**Task statement:** Look through the data below. Pick out the lines holding the string "tests".

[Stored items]
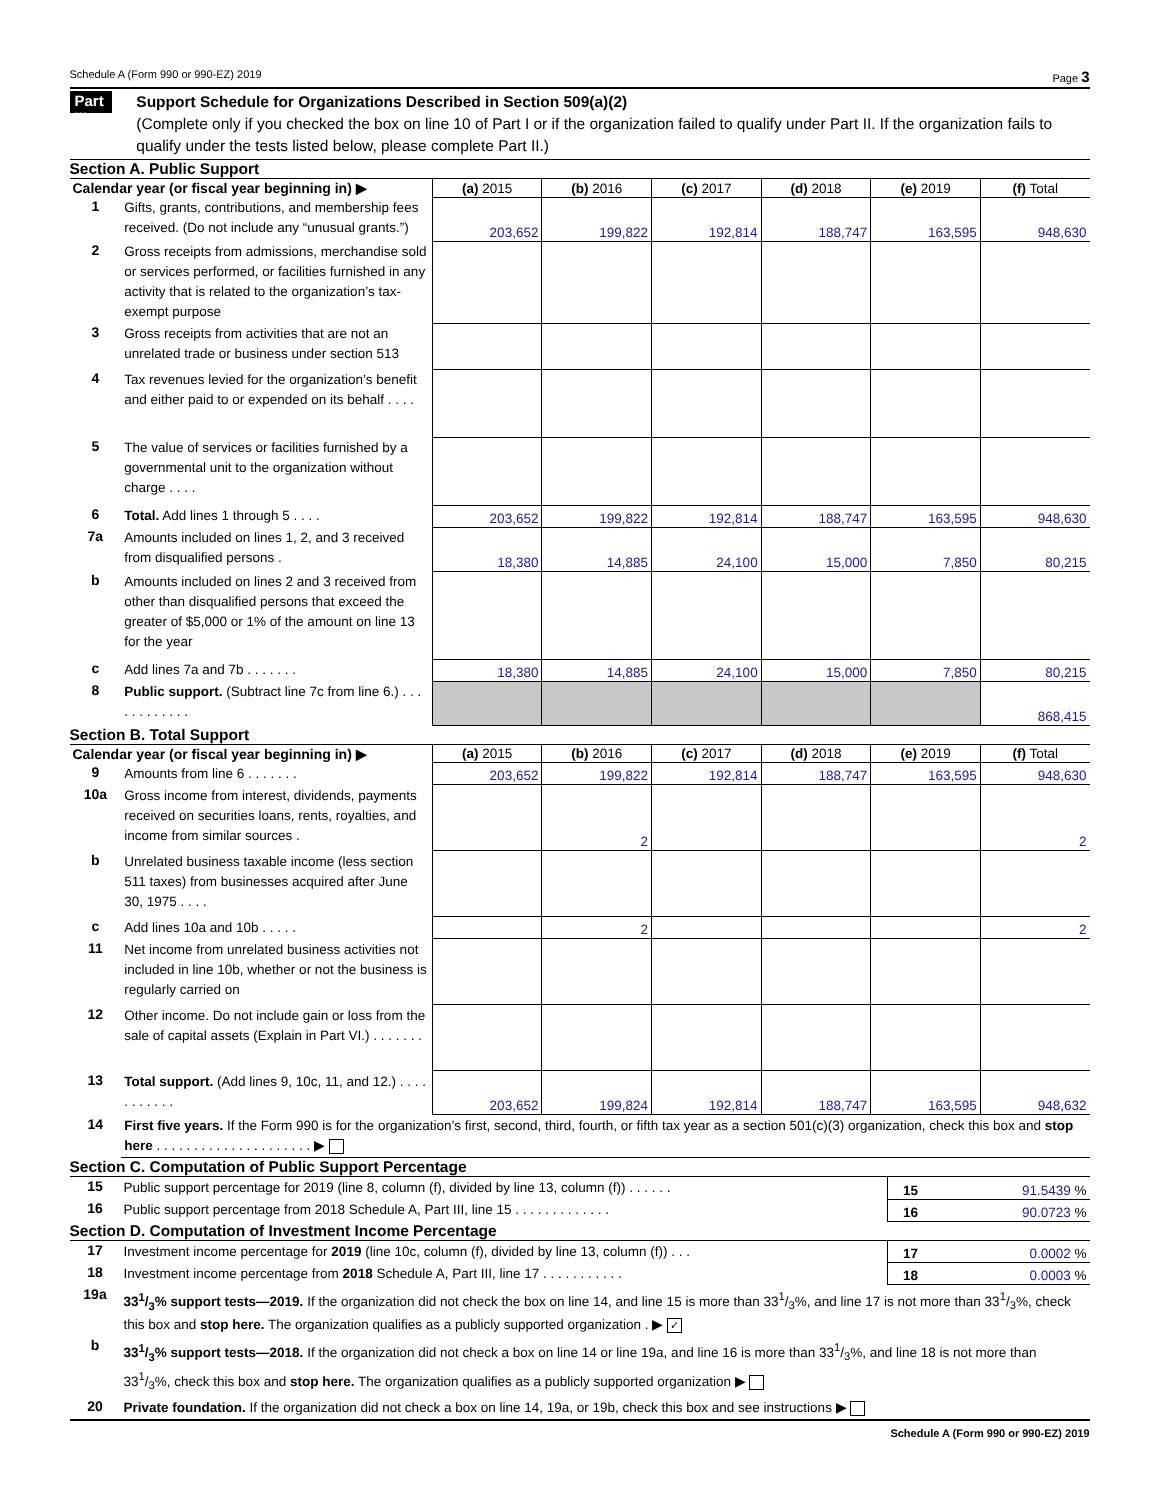Schedule A (Form 990 or 990-EZ) 2019 Page 3
Part III
Support Schedule for Organizations Described in Section 509(a)(2)
(Complete only if you checked the box on line 10 of Part I or if the organization failed to qualify under Part II. If the organization fails to qualify under the tests listed below, please complete Part II.)
Section A. Public Support
| Calendar year (or fiscal year beginning in) ▶ | | (a) 2015 | (b) 2016 | (c) 2017 | (d) 2018 | (e) 2019 | (f) Total |
| 1 | Gifts, grants, contributions, and membership fees received. (Do not include any “unusual grants.”) | 203,652 | 199,822 | 192,814 | 188,747 | 163,595 | 948,630 |
| 2 | Gross receipts from admissions, merchandise sold or services performed, or facilities furnished in any activity that is related to the organization’s tax-exempt purpose | | | | | | |
| 3 | Gross receipts from activities that are not an unrelated trade or business under section 513 | | | | | | |
| 4 | Tax revenues levied for the organization’s benefit and either paid to or expended on its behalf . . . . | | | | | | |
| 5 | The value of services or facilities furnished by a governmental unit to the organization without charge . . . . | | | | | | |
| 6 | Total. Add lines 1 through 5 . . . . | 203,652 | 199,822 | 192,814 | 188,747 | 163,595 | 948,630 |
| 7a | Amounts included on lines 1, 2, and 3 received from disqualified persons . | 18,380 | 14,885 | 24,100 | 15,000 | 7,850 | 80,215 |
| b | Amounts included on lines 2 and 3 received from other than disqualified persons that exceed the greater of $5,000 or 1% of the amount on line 13 for the year | | | | | | |
| c | Add lines 7a and 7b . . . . . . . | 18,380 | 14,885 | 24,100 | 15,000 | 7,850 | 80,215 |
| 8 | Public support. (Subtract line 7c from line 6.) . . . . . . . . . . . . | | | | | | 868,415 |
Section B. Total Support
| Calendar year (or fiscal year beginning in) ▶ | | (a) 2015 | (b) 2016 | (c) 2017 | (d) 2018 | (e) 2019 | (f) Total |
| 9 | Amounts from line 6 . . . . . . . | 203,652 | 199,822 | 192,814 | 188,747 | 163,595 | 948,630 |
| 10a | Gross income from interest, dividends, payments received on securities loans, rents, royalties, and income from similar sources . | | 2 | | | | 2 |
| b | Unrelated business taxable income (less section 511 taxes) from businesses acquired after June 30, 1975 . . . . | | | | | | |
| c | Add lines 10a and 10b . . . . . | | 2 | | | | 2 |
| 11 | Net income from unrelated business activities not included in line 10b, whether or not the business is regularly carried on | | | | | | |
| 12 | Other income. Do not include gain or loss from the sale of capital assets (Explain in Part VI.) . . . . . . . | | | | | | |
| 13 | Total support. (Add lines 9, 10c, 11, and 12.) . . . . . . . . . . . | 203,652 | 199,824 | 192,814 | 188,747 | 163,595 | 948,632 |
| 14 | First five years. If the Form 990 is for the organization’s first, second, third, fourth, or fifth tax year as a section 501(c)(3) organization, check this box and stop here . . . . . . . . . . . . . . . . . . . . . ▶ | | | | | | |
Section C. Computation of Public Support Percentage
| 15 | Public support percentage for 2019 (line 8, column (f), divided by line 13, column (f)) . . . . . . | 15 | 91.5439 % |
| 16 | Public support percentage from 2018 Schedule A, Part III, line 15 . . . . . . . . . . . . . | 16 | 90.0723 % |
Section D. Computation of Investment Income Percentage
| 17 | Investment income percentage for 2019 (line 10c, column (f), divided by line 13, column (f)) . . . | 17 | 0.0002 % |
| 18 | Investment income percentage from 2018 Schedule A, Part III, line 17 . . . . . . . . . . . | 18 | 0.0003 % |
| 19a | 331/3% support tests—2019. If the organization did not check the box on line 14, and line 15 is more than 331/3%, and line 17 is not more than 331/3%, check this box and stop here. The organization qualifies as a publicly supported organization . ▶ ✓ | | |
| b | 331/3% support tests—2018. If the organization did not check a box on line 14 or line 19a, and line 16 is more than 331/3%, and line 18 is not more than 331/3%, check this box and stop here. The organization qualifies as a publicly supported organization ▶ | | |
| 20 | Private foundation. If the organization did not check a box on line 14, 19a, or 19b, check this box and see instructions ▶ | | |
Schedule A (Form 990 or 990-EZ) 2019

**Expected answer:**
(Complete only if you checked the box on line 10 of Part I or if the organization failed to qualify under Part II. If the organization fails to qualify under the tests listed below, please complete Part II.)
| 19a | 331/3% support tests—2019. If the organization did not check the box on line 14, and line 15 is more than 331/3%, and line 17 is not more than 331/3%, check this box and stop here. The organization qualifies as a publicly supported organization . ▶ ✓ | | |
| b | 331/3% support tests—2018. If the organization did not check a box on line 14 or line 19a, and line 16 is more than 331/3%, and line 18 is not more than 331/3%, check this box and stop here. The organization qualifies as a publicly supported organization ▶ | | |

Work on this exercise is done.